Pendant ce temps, l’Allemagne, première économie de l’Europe, traverse une très mauvaise période depuis que la guerre en Ukraine est venue ébranler les trois piliers de son modèle de croissance : gaz russe bon marché, exportations vers la Chine, et garanties américaines de sécurité. L’Allemagne est entrée en récession en 2023, et pourrait y rester sur l’année 2024, notamment en raison d’un recul progressif sur le plan des réformes du marché du travail qu’elle avait mises en œuvre au début des années 2000. Ces réformes avaient notamment permis à l’Allemagne de mieux résister que le reste de l’Europe à la crise financière mondiale de 2008-2009. Après l’effondrement récent de la coalition de gouvernement dite « feu tricolore », le chancelier Olaf Scholz sera probablement contraint de convoquer une élection au cours du premier semestre 2025, ce qui pourrait poser les bases d’un virage à droite, comparable à celui observé aux États-Unis.
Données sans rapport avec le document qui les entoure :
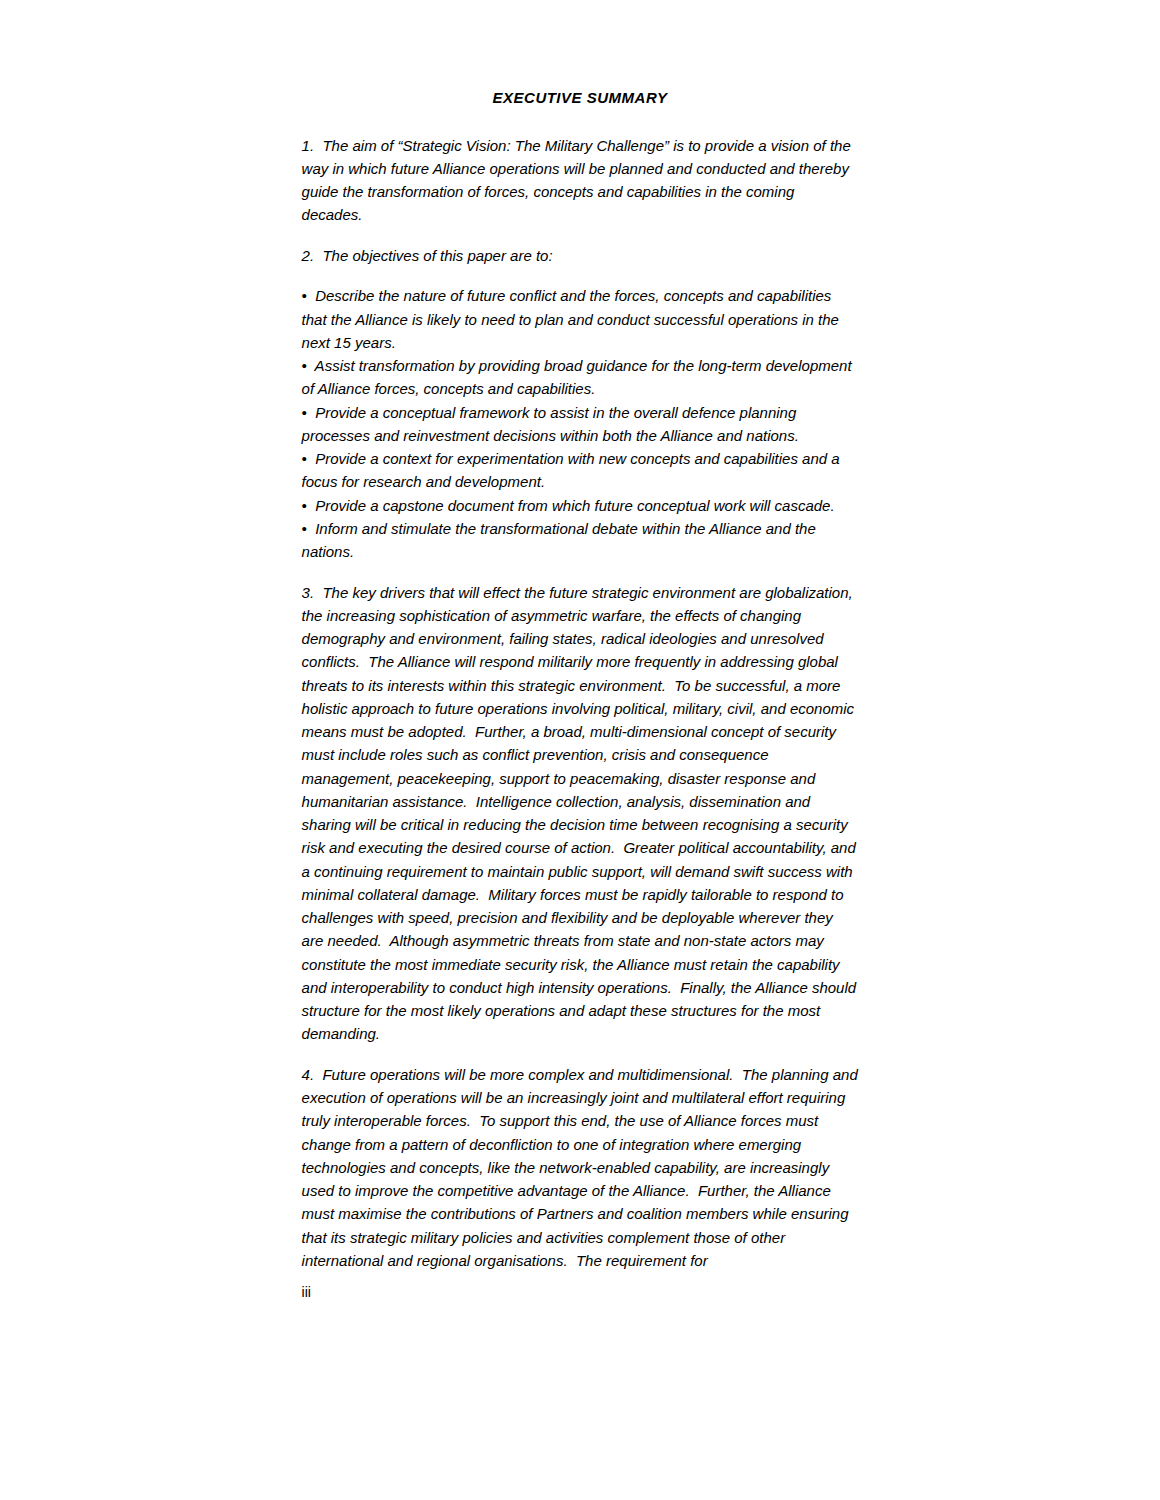EXECUTIVE SUMMARY
1. The aim of “Strategic Vision: The Military Challenge” is to provide a vision of the way in which future Alliance operations will be planned and conducted and thereby guide the transformation of forces, concepts and capabilities in the coming decades.
2. The objectives of this paper are to:
• Describe the nature of future conflict and the forces, concepts and capabilities that the Alliance is likely to need to plan and conduct successful operations in the next 15 years.
• Assist transformation by providing broad guidance for the long-term development of Alliance forces, concepts and capabilities.
• Provide a conceptual framework to assist in the overall defence planning processes and reinvestment decisions within both the Alliance and nations.
• Provide a context for experimentation with new concepts and capabilities and a focus for research and development.
• Provide a capstone document from which future conceptual work will cascade.
• Inform and stimulate the transformational debate within the Alliance and the nations.
3. The key drivers that will effect the future strategic environment are globalization, the increasing sophistication of asymmetric warfare, the effects of changing demography and environment, failing states, radical ideologies and unresolved conflicts. The Alliance will respond militarily more frequently in addressing global threats to its interests within this strategic environment. To be successful, a more holistic approach to future operations involving political, military, civil, and economic means must be adopted. Further, a broad, multi-dimensional concept of security must include roles such as conflict prevention, crisis and consequence management, peacekeeping, support to peacemaking, disaster response and humanitarian assistance. Intelligence collection, analysis, dissemination and sharing will be critical in reducing the decision time between recognising a security risk and executing the desired course of action. Greater political accountability, and a continuing requirement to maintain public support, will demand swift success with minimal collateral damage. Military forces must be rapidly tailorable to respond to challenges with speed, precision and flexibility and be deployable wherever they are needed. Although asymmetric threats from state and non-state actors may constitute the most immediate security risk, the Alliance must retain the capability and interoperability to conduct high intensity operations. Finally, the Alliance should structure for the most likely operations and adapt these structures for the most demanding.
4. Future operations will be more complex and multidimensional. The planning and execution of operations will be an increasingly joint and multilateral effort requiring truly interoperable forces. To support this end, the use of Alliance forces must change from a pattern of deconfliction to one of integration where emerging technologies and concepts, like the network-enabled capability, are increasingly used to improve the competitive advantage of the Alliance. Further, the Alliance must maximise the contributions of Partners and coalition members while ensuring that its strategic military policies and activities complement those of other international and regional organisations. The requirement for
iii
L’heure de l’introspection pour les Démocrates

Ayant perdu la Maison-Blanche et le Sénat, les Démocrates ont subi un puissant revers électoral, dont ils risquent de ne pas se remettre avant plusieurs années, et qui limitera leur capacité à contrer l’agenda de Trump. Le parti aurait tout intérêt à se réorienter vers le centre – en direction de la politique centriste d’un Bill Clinton, ou à tout le moins vers l’approche pragmatique de centre gauche caractéristique de la présidence Obama.

Le moment politique actuel impose une sérieuse introspection. Ces dernières années, le Parti démocrate a adopté des positions certes largement soutenues par les électeurs américains – police et politiques migratoires plus humaines, mesures plus strictes contre les discriminations, par exemple – mais jusqu’à de tels extrêmes que ces positions en sont devenues de lourdes contraintes politiques.

La procédure d’obstruction dite du « filibuster » au Sénat en constitue l’un des exemples frappants. Comme je l’ai souvent fait valoir, la suppression du filibuster n’est pas souhaitable. Or, cette idée a gagné du terrain parmi les responsables démocrates, y compris chez la candidate présidentielle déchue, Kamala Harris. Après leur victoire en 2020, les Démocrates ont semblé considérer qu’ils resteraient au pouvoir indéfiniment. Désormais, si Trump et ses alliés cherchaient à supprimer le filibuster, comment les Démocrates pourraient-ils s’y opposer de manière crédible ?

Les universités américaines et les médias mainstream portent également une part de responsabilité dans le retour de Trump. En n’opposant pas de critique constructive aux Démocrates, ils ont laissé l’aile gauche du parti décider de l’avenir de celui-ci. Les idées conservatrices étant de plus en plus exclues des discussions universitaires, et la « cancel culture » (bien réelle, et souvent excessive) ayant pu s’exprimer sans contradicteur pendant des années, il n’est pas surprenant que le parti ait perdu contact avec les électeurs. Un débat plus équilibré sur les campus universitaires et dans les médias traditionnels favoriserait une approche centriste et éclairée de la politique économique parmi les responsables démocrates comme républicains.

Y aura-t-il alors un deuxième « effet Trump » ? C’est possible, mais sans doute pas aussi facilement que la première fois. Même si l’économie solide héritée de Biden et si une certaine reprise à court terme venaient alimenter une croissance rapide durant la première année du second mandat de Trump, cette dynamique pourrait être de courte durée. L’économie montrant des signes de fébrilité, et les tensions géopolitiques s’accentuant, un certain nombre de défis sont voués à émerger. Si, comme prévu, la nouvelle administration incluait de nombreux membres inexpérimentés, elle pourrait avoir du mal à surmonter ces obstacles économiques initiaux. Dans ce cas, le dynamisme pourrait rapidement céder la place à la première récession de l’ère Trump hors période pandémique.